* _EXERCISE PROMPT_: Copy every line of these items word for word.
##### STORED ROWS
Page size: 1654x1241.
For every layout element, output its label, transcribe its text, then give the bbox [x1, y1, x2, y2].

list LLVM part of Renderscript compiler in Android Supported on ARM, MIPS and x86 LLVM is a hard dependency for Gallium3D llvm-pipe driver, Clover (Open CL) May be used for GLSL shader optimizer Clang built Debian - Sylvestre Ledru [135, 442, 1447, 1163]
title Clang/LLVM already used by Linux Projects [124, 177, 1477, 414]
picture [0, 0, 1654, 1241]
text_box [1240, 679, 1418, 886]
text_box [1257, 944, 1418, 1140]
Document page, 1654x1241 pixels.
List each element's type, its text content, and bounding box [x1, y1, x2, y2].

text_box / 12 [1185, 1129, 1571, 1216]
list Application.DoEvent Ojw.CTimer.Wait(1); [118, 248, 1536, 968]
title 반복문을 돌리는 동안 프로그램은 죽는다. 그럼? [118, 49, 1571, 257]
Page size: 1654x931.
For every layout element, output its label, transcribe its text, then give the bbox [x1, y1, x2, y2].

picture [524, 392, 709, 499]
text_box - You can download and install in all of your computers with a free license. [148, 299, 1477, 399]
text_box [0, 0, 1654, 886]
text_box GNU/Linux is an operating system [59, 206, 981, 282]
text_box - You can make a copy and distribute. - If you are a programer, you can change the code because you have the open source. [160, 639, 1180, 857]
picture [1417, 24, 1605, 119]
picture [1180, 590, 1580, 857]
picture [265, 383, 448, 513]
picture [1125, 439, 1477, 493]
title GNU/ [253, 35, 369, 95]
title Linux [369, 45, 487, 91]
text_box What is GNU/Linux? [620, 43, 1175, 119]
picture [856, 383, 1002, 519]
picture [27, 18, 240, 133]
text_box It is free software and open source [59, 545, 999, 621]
##########
* _OUTPUT BELOW_:
Page size: 1654x1241.
For every layout element, output its label, transcribe its text, then give the bbox [x1, y1, x2, y2].

list LLVM part of Renderscript compiler in Android Supported on ARM, MIPS and x86 LLVM is a hard dependency for Gallium3D llvm-pipe driver, Clover (Open CL) May be used for GLSL shader optimizer Clang built Debian - Sylvestre Ledru [135, 442, 1447, 1163]
title Clang/LLVM already used by Linux Projects [124, 177, 1477, 414]
picture [0, 0, 1654, 1241]
text_box [1240, 679, 1418, 886]
text_box [1257, 944, 1418, 1140]
Document page, 1654x1241 pixels.
List each element's type, its text content, and bounding box [x1, y1, x2, y2].

text_box / 12 [1185, 1129, 1571, 1216]
list Application.DoEvent Ojw.CTimer.Wait(1); [118, 248, 1536, 968]
title 반복문을 돌리는 동안 프로그램은 죽는다. 그럼? [118, 49, 1571, 257]
Page size: 1654x931.
For every layout element, output its label, transcribe its text, then give the bbox [x1, y1, x2, y2].

picture [524, 392, 709, 499]
text_box - You can download and install in all of your computers with a free license. [148, 299, 1477, 399]
text_box [0, 0, 1654, 886]
text_box GNU/Linux is an operating system [59, 206, 981, 282]
text_box - You can make a copy and distribute. - If you are a programer, you can change the code because you have the open source. [160, 639, 1180, 857]
picture [1417, 24, 1605, 119]
picture [1180, 590, 1580, 857]
picture [265, 383, 448, 513]
picture [1125, 439, 1477, 493]
title GNU/ [253, 35, 369, 95]
title Linux [369, 45, 487, 91]
text_box What is GNU/Linux? [620, 43, 1175, 119]
picture [856, 383, 1002, 519]
picture [27, 18, 240, 133]
text_box It is free software and open source [59, 545, 999, 621]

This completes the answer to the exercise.